Мы слышали, как Федька перетряхивает наши рюкзаки. Потом он заглянул в окошко и сказал:
— Спасибо за золотишко, мне оно ой как пригодится,— и зашагал своей дорогой.
— Бандит... Ворюга... Фашист...— кричали мы ему вдогонку и — стыдно признаться — ревели, как маленькие. Ревели не от боли, а от обиды и бессилия.
Федька подпер дверь так крепко, что открыть ее без посторонней помощи нечего было и думать. Поневоле пришлось сидеть и ждать. Какое-то время в дверную щелку проникал свет костра. Потом костер потух и на землю навалилась сплошная темень. Окошко в стене еле-еле угадывалось.
— Митрий!
Мы застучали кулаками в дверь.
Дядя Коля нащупал слегу, отбросил ее и распахнул дверь настежь. Мы с Димкой вышли из избушки. Здесь, на воздухе, было немного светлее. Во всяком случае, мы видели не только звезды, которыми, оказывается, было усеяно все небо, но и силуэты деревьев.
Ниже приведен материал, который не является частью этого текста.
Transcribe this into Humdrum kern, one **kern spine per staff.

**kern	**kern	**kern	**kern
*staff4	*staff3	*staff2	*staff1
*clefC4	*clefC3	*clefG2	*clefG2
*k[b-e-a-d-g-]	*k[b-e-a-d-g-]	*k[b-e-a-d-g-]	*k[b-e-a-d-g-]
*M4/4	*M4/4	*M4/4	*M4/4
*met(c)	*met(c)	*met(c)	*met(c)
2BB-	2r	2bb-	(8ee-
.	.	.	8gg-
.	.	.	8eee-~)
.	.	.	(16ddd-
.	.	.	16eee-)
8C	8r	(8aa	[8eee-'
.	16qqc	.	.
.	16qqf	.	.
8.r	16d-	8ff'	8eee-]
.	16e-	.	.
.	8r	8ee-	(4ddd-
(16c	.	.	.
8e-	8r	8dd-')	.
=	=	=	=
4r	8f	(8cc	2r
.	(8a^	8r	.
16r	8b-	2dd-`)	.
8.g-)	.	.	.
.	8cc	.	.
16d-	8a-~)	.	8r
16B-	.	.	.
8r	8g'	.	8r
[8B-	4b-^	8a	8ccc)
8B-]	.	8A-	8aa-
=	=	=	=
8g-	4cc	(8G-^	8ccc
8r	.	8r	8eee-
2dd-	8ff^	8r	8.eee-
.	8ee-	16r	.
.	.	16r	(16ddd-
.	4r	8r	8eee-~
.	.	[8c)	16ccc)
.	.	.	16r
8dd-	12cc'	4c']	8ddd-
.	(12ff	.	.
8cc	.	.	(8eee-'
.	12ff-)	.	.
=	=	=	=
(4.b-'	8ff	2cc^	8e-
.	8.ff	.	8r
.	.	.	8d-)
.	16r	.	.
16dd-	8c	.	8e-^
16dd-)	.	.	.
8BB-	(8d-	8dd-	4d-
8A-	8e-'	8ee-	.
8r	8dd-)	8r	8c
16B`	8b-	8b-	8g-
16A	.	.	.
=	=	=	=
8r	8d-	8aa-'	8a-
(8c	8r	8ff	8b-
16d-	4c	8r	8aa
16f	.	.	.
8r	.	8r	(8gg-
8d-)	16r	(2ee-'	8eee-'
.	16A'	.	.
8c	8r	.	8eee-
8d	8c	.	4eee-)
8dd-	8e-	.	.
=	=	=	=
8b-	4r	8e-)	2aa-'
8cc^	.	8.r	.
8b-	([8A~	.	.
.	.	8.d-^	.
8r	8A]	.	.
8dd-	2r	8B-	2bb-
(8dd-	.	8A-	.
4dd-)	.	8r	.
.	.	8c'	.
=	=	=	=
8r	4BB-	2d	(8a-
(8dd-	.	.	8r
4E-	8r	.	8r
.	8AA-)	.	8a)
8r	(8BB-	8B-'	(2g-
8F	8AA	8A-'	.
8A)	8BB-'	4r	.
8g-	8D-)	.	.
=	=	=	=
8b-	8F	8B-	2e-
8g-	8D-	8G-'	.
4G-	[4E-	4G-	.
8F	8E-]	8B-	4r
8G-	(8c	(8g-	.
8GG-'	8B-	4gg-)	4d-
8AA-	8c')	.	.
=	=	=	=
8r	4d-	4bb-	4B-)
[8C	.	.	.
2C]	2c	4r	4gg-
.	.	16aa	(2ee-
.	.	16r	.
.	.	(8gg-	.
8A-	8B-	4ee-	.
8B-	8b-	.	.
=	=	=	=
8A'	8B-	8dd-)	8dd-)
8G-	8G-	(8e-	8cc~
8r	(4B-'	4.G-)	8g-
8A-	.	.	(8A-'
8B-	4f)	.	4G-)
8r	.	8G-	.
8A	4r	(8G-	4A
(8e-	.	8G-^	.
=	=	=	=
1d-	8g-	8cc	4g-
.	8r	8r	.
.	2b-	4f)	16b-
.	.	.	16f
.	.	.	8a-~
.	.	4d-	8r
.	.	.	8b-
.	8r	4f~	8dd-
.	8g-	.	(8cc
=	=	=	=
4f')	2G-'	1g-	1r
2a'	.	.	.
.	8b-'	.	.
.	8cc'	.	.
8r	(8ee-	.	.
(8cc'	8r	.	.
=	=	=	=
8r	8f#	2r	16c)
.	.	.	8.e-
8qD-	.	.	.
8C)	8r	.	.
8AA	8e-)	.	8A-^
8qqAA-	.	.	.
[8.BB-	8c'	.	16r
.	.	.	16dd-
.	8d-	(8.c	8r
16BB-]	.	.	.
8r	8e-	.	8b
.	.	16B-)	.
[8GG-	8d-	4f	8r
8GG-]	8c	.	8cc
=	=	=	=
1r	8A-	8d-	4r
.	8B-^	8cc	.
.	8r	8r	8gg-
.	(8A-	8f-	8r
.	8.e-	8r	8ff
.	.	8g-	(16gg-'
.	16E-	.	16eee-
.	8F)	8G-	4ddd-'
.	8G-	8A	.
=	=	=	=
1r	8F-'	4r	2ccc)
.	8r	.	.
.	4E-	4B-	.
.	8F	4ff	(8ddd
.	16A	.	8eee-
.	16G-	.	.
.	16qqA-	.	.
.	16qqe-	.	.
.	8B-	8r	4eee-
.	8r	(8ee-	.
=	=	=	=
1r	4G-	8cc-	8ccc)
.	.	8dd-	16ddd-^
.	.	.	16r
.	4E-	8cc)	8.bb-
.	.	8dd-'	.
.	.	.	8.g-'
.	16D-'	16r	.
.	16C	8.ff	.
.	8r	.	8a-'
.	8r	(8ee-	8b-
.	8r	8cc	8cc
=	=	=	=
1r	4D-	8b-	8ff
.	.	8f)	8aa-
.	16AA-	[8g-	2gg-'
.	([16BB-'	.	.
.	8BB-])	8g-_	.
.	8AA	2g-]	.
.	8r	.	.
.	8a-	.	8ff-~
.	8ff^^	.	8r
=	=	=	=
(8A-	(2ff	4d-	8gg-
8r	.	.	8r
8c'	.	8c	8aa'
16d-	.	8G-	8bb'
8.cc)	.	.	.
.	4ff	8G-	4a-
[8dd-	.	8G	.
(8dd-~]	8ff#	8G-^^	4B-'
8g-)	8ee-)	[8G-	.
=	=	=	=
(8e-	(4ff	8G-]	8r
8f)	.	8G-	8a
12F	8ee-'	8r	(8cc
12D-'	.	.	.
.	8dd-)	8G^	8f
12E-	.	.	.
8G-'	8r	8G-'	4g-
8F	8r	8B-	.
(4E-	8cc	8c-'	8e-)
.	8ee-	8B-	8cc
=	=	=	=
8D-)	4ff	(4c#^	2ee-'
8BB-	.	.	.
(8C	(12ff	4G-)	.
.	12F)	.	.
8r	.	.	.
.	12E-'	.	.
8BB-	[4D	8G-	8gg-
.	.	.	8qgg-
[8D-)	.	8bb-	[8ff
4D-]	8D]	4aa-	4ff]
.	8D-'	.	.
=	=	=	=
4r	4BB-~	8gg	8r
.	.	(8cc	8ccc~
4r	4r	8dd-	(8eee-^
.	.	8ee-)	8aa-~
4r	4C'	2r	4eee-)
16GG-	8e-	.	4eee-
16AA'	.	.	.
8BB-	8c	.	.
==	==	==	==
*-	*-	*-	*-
Скула у Димки сильно распухла, ему трудно было говорить, поэтому в первые минуты он только мычал, тянул что-то нечленораздельное. Я тоже какое-то время не мог прийти в себя. Стоял и хлопал глазами.
— Я гляжу, вы, ребятки, с перепугу совсем языка лишились,— затеребил нас дядя Коля.
— Тут лисыс-ся...— наконец обрел дар речи Димка. То и дело хватаясь за щеку, он стал рассказывать
обо всем по порядку. Дядя Коля и Серега стояли, растерянно переглядываясь. Действительно, они искали Федьку вон где, у черта на куличках, а тот в это время спокойно перетряхивал их рюкзаки.
— Ну и ну!— развел руками Серега.
— А ты думал, это хаханьки?— буркнул дядя Коля.— Федьку голыми руками не возьмешь, хитер! Видишь, опять он, собака, обвел нас вокруг пальца.
— Возьмем, куда он денется,— уверенно сказал Серега.— Огонь надо разжечь, посмотрим, что этот бандюга здесь натворил.
Он наломал сушняка, сложил пирамидкой и принялся раздувать еще не погасшие угли. Когда пламя пробудилось, стало шевелиться, а потом и занялось в полную силу, отвоевав у темноты порядочное пространство, Серега опустился на колени и обшарил все кругом. Рюкзаки лежали пустые, смятые. Федька забрал все, что ему приглянулось, остальное раскидал подальше. Остатки съестных припасов, спички, даже кружки и ложки — все исчезло.
Дядя Коля особенно жалел опасную бритву. По его словам, это была какая-то особенная, редкая и дорогая бритва, кажется, немецкой фирмы.
— Зачем тебе бритва? Ты, дядя, и небритый хорош!— злился Серега.
— Я, паря, мечтал, когда ворочусь, то побреюсь, одеколоном побрызгаюсь...
— Это ты можешь сделать и в парикмахерской, не дорого стоит. А Федьке бритва вот так нужна. Ну просто необходима. Когда кончатся патроны, а мы прижмем Федьку к стенке, ему ничего не останется, как перерезать этой бритвой себе горло.